Monday, July 09, 2012
Let's start the week off on a sweet note. I had half a small pumpkin in the fridge for almost too many days and announced I'd make pumpkin and lentil soup. "Why don't you turn it into pumpkin pie?" asked Pete. Hmmmm. Ok. I've never really been sold on pumpkin pie. It's a textural thing.
I was willing though to give it a go and hopefully create a new family favorite.
So, I scoured the net and my cookbook collection for pumpkin pie recipes. I took what I liked from each of them, plussed and minused ingredients here and there and...ta da! Pumpkin pie, sweet and spicy. I've decided that really, pumpkin pie is just like a custard tart only orange.
When I pulled it out of the oven and admired the golden caramel looking top I wished I'd had pecans to press into the smooth finish, they would have been a nice touch visually and added some much needed crunch to custardy texture.
As far as sweet pies and recipes go I am very happy with the outcome of this one. My family though were not. Knowing it was made with pumpkin River wouldn't even try it. Sol spat it out and Peter after eating a generous serve suggested I "donate the rest to the op shop". I do love his humour. Last I checked our local op shop wasn't accepting perishable food items, home made with love or otherwise.
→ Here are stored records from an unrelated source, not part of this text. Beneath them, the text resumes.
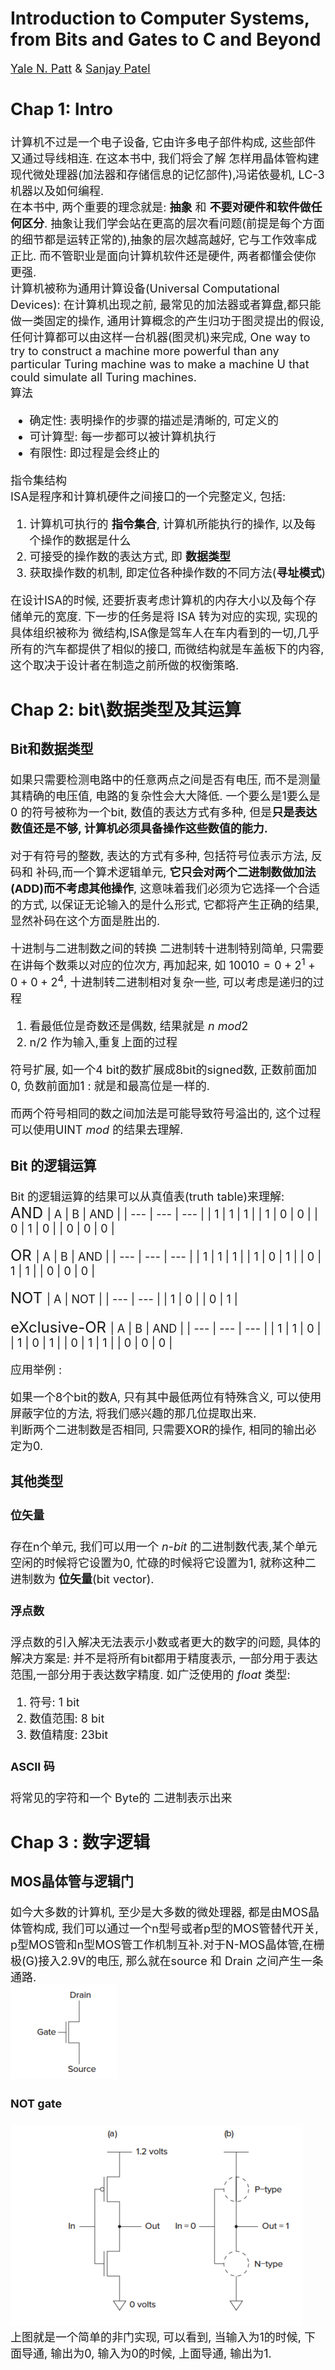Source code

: # Introduction to Computer Systems, from Bits and Gates to C and Beyond
<font size = 4>[Yale N. Patt](http://users.ece.utexas.edu/~patt/) & [Sanjay Patel](https://ece.illinois.edu/about/directory/faculty/sjp) <font>

## Chap 1: Intro
计算机不过是一个电子设备, 它由许多电子部件构成, 这些部件又通过导线相连. 在这本书中, 我们将会了解 怎样用晶体管构建现代微处理器(加法器和存储信息的记忆部件),冯诺依曼机, LC-3机器以及如何编程.<br>
在本书中, 两个重要的理念就是: **抽象** 和 **不要对硬件和软件做任何区分**. 抽象让我们学会站在更高的层次看问题(前提是每个方面的细节都是运转正常的),抽象的层次越高越好, 它与工作效率成正比. 而不管职业是面向计算机软件还是硬件, 两者都懂会使你更强.<br>
计算机被称为通用计算设备(Universal Computational Devices): 在计算机出现之前, 最常见的加法器或者算盘,都只能做一类固定的操作, 通用计算概念的产生归功于图灵提出的假设, 任何计算都可以由这样一台机器(图灵机)来完成, One way to try to construct a machine more powerful than any particular Turing machine was to make a machine U that could simulate all Turing machines.<br>
<font size = 4> 算法 </font><br>
* 确定性: 表明操作的步骤的描述是清晰的, 可定义的
* 可计算型:  每一步都可以被计算机执行
* 有限性: 即过程是会终止的

<font  size = 4> 指令集结构</font> <br>
ISA是程序和计算机硬件之间接口的一个完整定义, 包括:
1. 计算机可执行的 **指令集合**, 计算机所能执行的操作, 以及每个操作的数据是什么
2. 可接受的操作数的表达方式, 即 **数据类型**
3. 获取操作数的机制, 即定位各种操作数的不同方法(**寻址模式**)

在设计ISA的时候, 还要折衷考虑计算机的内存大小以及每个存储单元的宽度. 下一步的任务是将 ISA 转为对应的实现, 实现的具体组织被称为 微结构,ISA像是驾车人在车内看到的一切,几乎所有的汽车都提供了相似的接口, 而微结构就是车盖板下的内容,这个取决于设计者在制造之前所做的权衡策略.<br>

## Chap 2: bit\数据类型及其运算
### Bit和数据类型
如果只需要检测电路中的任意两点之间是否有电压, 而不是测量其精确的电压值, 电路的复杂性会大大降低. 一个要么是1要么是0 的符号被称为一个bit, 数值的表达方式有多种, 但是**只是表达数值还是不够, 计算机必须具备操作这些数值的能力.** <br>

对于有符号的整数, 表达的方式有多种, 包括符号位表示方法, 反码和 补码,而一个算术逻辑单元, **它只会对两个二进制数做加法(ADD)而不考虑其他操作**, 这意味着我们必须为它选择一个合适的方式, 以保证无论输入的是什么形式, 它都将产生正确的结果, 显然补码在这个方面是胜出的. <br>

<font size=4> 十进制与二进制数之间的转换</font>
二进制转十进制特别简单, 只需要在讲每个数乘以对应的位次方, 再加起来, 如 $10010 = 0 + 2^1 + 0 + 0 + 2^4$, 十进制转二进制相对复杂一些, 可以考虑是递归的过程
1. 看最低位是奇数还是偶数, 结果就是 $n\ mod 2$
2. n/2 作为输入,重复上面的过程

符号扩展, 如一个4 bit的数扩展成8bit的signed数, 正数前面加0, 负数前面加1 : 就是和最高位是一样的.<br>

而两个符号相同的数之间加法是可能导致符号溢出的, 这个过程可以使用UINT _mod_ 的结果去理解.

### Bit 的逻辑运算
Bit 的逻辑运算的结果可以从真值表(truth table)来理解:<br>
<font size=5 > AND </font>
|  A  |  B  | AND |
| --- | --- | --- |
|  1  |  1  |  1  |
|  1  |  0  |  0  |
|  0  |  1  |  0  |
|  0  |  0  |  0  |

<font size=5 > OR </font>
|  A  |  B  | AND |
| --- | --- | --- |
|  1  |  1  |  1  |
|  1  |  0  |  1  |
|  0  |  1  |  1  |
|  0  |  0  |  0  |

<font size=5> NOT </font>
|  A  | NOT |
| --- | --- |
|  1  |  0  |
|  0  |  1  |

<font size=5 > eXclusive-OR </font>
|  A  |  B  | AND |
| --- | --- | --- |
|  1  |  1  |  0  |
|  1  |  0  |  1  |
|  0  |  1  |  1  |
|  0  |  0  |  0  |

应用举例 :<br>

如果一个8个bit的数A, 只有其中最低两位有特殊含义, 可以使用屏蔽字位的方法, 将我们感兴趣的那几位提取出来. <br>
判断两个二进制数是否相同, 只需要XOR的操作, 相同的输出必定为0.

### 其他类型
#### 位矢量
存在n个单元, 我们可以用一个 _n-bit_ 的二进制数代表,某个单元空闲的时候将它设置为0, 忙碌的时候将它设置为1, 就称这种二进制数为 **位矢量**(bit vector).
#### 浮点数
浮点数的引入解决无法表示小数或者更大的数字的问题, 具体的解决方案是: 并不是将所有bit都用于精度表示, 一部分用于表达范围,一部分用于表达数字精度. 如广泛使用的 _float_ 类型:
1. 符号: 1 bit
2. 数值范围: 8 bit
3. 数值精度: 23bit

#### ASCII 码
将常见的字符和一个 Byte的 二进制表示出来

## Chap 3 : 数字逻辑

### MOS晶体管与逻辑门
如今大多数的计算机, 至少是大多数的微处理器, 都是由MOS晶体管构成, 我们可以通过一个n型号或者p型的MOS管替代开关, p型MOS管和n型MOS管工作机制互补.对于N-MOS晶体管,在栅极(G)接入2.9V的电压, 那么就在source 和 Drain 之间产生一条通路.<br>
![hehe](figure/Patt3.1.png)<br>
#### NOT gate
![not gate](figure/Patt3.2.png)<br>
上图就是一个简单的非门实现, 可以看到, 当输入为1的时候, 下面导通, 输出为0, 输入为0的时候, 上面导通, 输出为1.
Perhaps northern hemisphere readers, where pumpkin pie originates, may enjoy this recipe. Just because my family weren't keen, perhaps it will become a new family favorite in your house.
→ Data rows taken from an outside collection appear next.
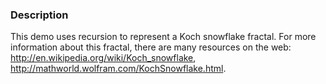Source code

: ### Description

This demo uses recursion to represent a Koch snowflake fractal. For more information about this fractal, there are many resources on the web:
http://en.wikipedia.org/wiki/Koch_snowflake, http://mathworld.wolfram.com/KochSnowflake.html.
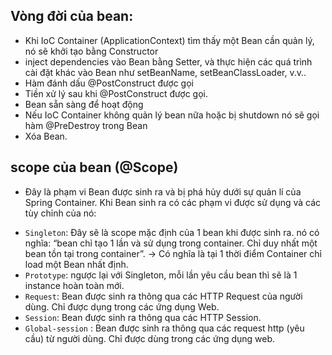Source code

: 
## Vòng đời của bean: 
- Khi IoC Container (ApplicationContext) tìm thấy một Bean cần quản lý, nó sẽ khởi tạo bằng Constructor
- inject dependencies vào Bean bằng Setter, và thực hiện các quá trình cài đặt khác vào Bean như setBeanName, setBeanClassLoader, v.v..
- Hàm đánh dấu @PostConstruct được gọi
- Tiền xử lý sau khi @PostConstruct được gọi.
- Bean sẵn sàng để hoạt động
- Nếu IoC Container không quản lý bean nữa hoặc bị shutdown nó sẽ gọi hàm @PreDestroy trong Bean
- Xóa Bean.

## scope của bean (@Scope)

- Đây là phạm vi Bean được sinh ra và bị phá hủy dưới sự quản lí của Spring Container. Khi Bean sinh ra có các phạm vi
  được sử dụng và các tùy chỉnh của nó:
+ `Singleton`: Đây sẽ là scope mặc định của 1 bean khi được sinh ra. nó có nghĩa: “bean chỉ tạo 1 lần và sử dụng trong
  container. Chỉ duy nhất một bean tồn tại trong container”.
  → Có nghĩa là tại 1 thời điểm Container chỉ load một Bean nhất định.
+ `Prototype`: ngược lại với Singleton, mỗi lần yêu cầu bean thì sẽ là 1 instance hoàn toàn mới.
+ `Request`: Bean được sinh ra thông qua các HTTP Request của người dùng. Chỉ được dụng trong các ứng dụng Web.
+ `Session`: Bean được sinh ra thông qua các HTTP Session.
+ `Global-session` : Bean được sinh ra thông qua các request http (yêu cầu) từ người dùng. Chỉ được dùng trong các ứng dụng web.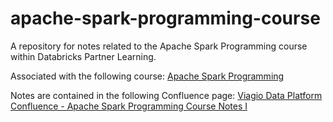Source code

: # apache-spark-programming-course
A repository for notes related to the Apache Spark Programming course within Databricks Partner Learning.

Associated with the following course:
[Apache Spark Programming](https://partner-academy.databricks.com/learn/course/63)

Notes are contained in the following Confluence page:
[Viagio Data Platform Confluence - Apache Spark Programming Course Notes I](https://viagiotech.atlassian.net/wiki/spaces/VDP/pages/2497544324/Apache+Spark+Programming+Course+Notes+I)
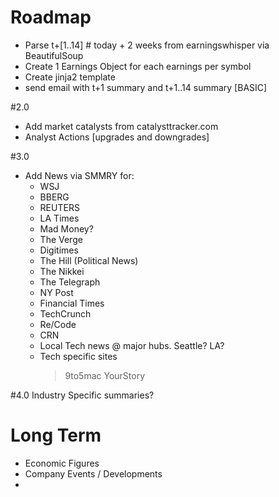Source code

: # Roadmap                                                              
* Parse t+[1..14] # today + 2 weeks from earningswhisper via BeautifulSoup
* Create 1 Earnings Object for each earnings per symbol                   
* Create jinja2 template                                                  
* send email with t+1 summary and t+1..14 summary [BASIC]                 

#2.0
* Add market catalysts from catalysttracker.com  
* Analyst Actions [upgrades and downgrades] 

#3.0
* Add News via SMMRY for:
	- WSJ
	- BBERG
	- REUTERS
	- LA Times
	- Mad Money?
	- The Verge
	- Digitimes
	- The Hill (Political News)
	- The Nikkei
	- The Telegraph
	- NY Post
	- Financial Times
	- TechCrunch
	- Re/Code
	- CRN 
	- Local Tech news @ major hubs. Seattle? LA?
	- Tech specific sites
		> 9to5mac
		> YourStory

#4.0
Industry Specific summaries?


# Long Term
* Economic Figures
* Company Events / Developments
*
Oh and if you are phobic about making your own pastry give it a go. You really do get a feel for it after a few goes and nothing beats the satisfaction of getting better at it.
Enjoy! And let me know if it gets the thumbs up or down.
2 cups flour (I use white spelt)
100 grams chilled butter cut into small cubes
1 egg yolk, whisked
a sprinkle of sugar (depends how sweet you like it, anywhere from a teaspoon to a tablespoon and if you've quit sugar you can use natvia stevia powder)
2-3 tbsp chilled water
1 tsp ground ginger
2 cups pureed pumpkin, cooled
1 tbsp honey
1 teaspoon cinnamon
1/2 teaspoon nutmeg
3 tbsp molasses brown sugar
4 tbsp plain yoghurt (most recipes use cream here which you could use 1/2 cup if you prefer)
1 tbsp flour
1/2 cup milk
Mix flour, ginger and sugar in a large mixing bowl and then rub butter in with your fingertips until it resembles fine breadcrumbs. Make a well in the centre and drizzle in egg yolk and add water 2 tablespoons first, then using a butter knife start to cut the water into the flour until it starts coming together in clumps, you will be able to tell here if you need to add more water, if it is coming together easily then keep going and don't worry about adding more but if it is looking very dry and crumbly and like there is no way all the flour will come together then add more water. Then using your hands lightly bring it together into a ball. And set it aside in the fridge to rest for an hour.
On a lightly floured surface roll out pastry and line pie dish. Line pastry with baking paper and fill with rice or pastry weights to bake blind at 190C for 10 minutes. Remove from oven and remove rice and baking paper. Return pie case to oven, reduce temperature to 170C and bake for a further 10-15 minutes or until base is crisp.
In a mixing bowl combine pumpkin, spices (you can use any combo and amount you like ie. more cinnamon, no nutmeg, cloves, ginger, whatever your tastebuds like), sugar, honey, yoghurt, flour and milk. Last of all mix in eggs.
Pour filling into prepared pastry case and bake in oven at 180C for 35-45 minutes until set and golden.
Can be served warm or cold. If you're feeling totally decadent, one recipe I looked at suggested it be served with cream whipped with a dash of maple syrup.